Given task :: Copy, word for word, the lines in the records below from the one containing "pose: elev=168.2 azim=55.7" through the one containing "Dot at: (209, 240)", and give nothing else.

Task input ::
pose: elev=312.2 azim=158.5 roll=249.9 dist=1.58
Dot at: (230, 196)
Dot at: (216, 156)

==

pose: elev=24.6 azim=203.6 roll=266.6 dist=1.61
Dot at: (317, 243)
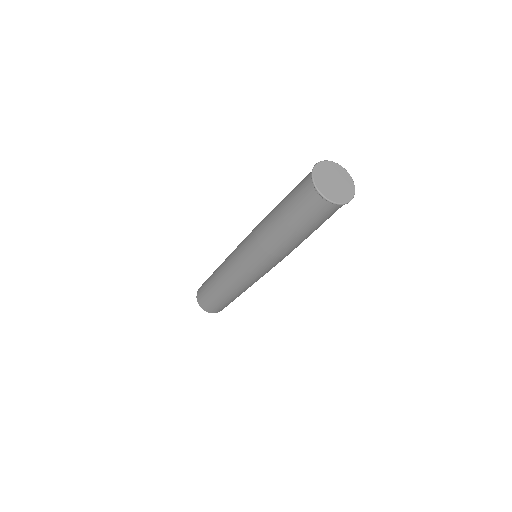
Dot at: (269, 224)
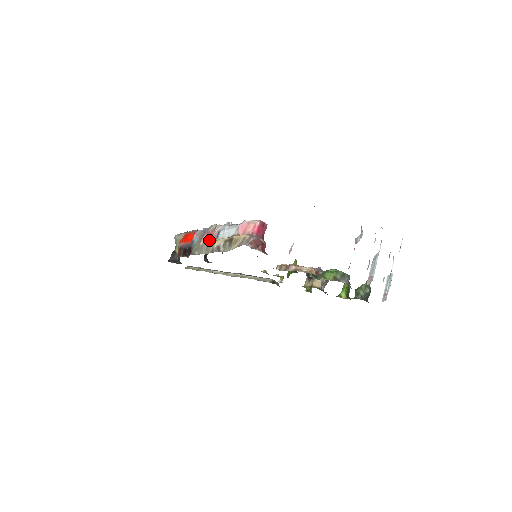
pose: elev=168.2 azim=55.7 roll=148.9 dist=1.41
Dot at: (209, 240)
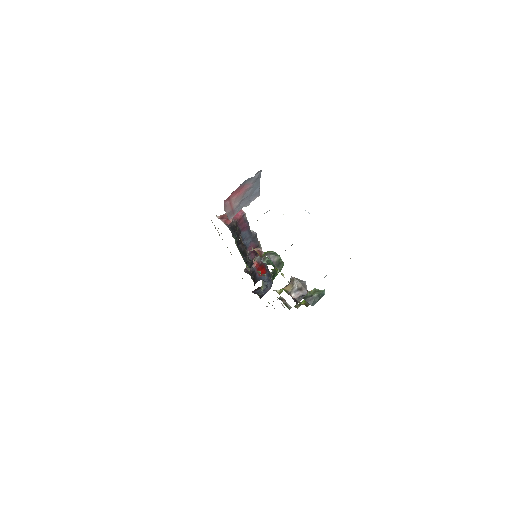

Exercise solution ::
pose: elev=168.2 azim=55.7 roll=148.9 dist=1.41
Dot at: (209, 240)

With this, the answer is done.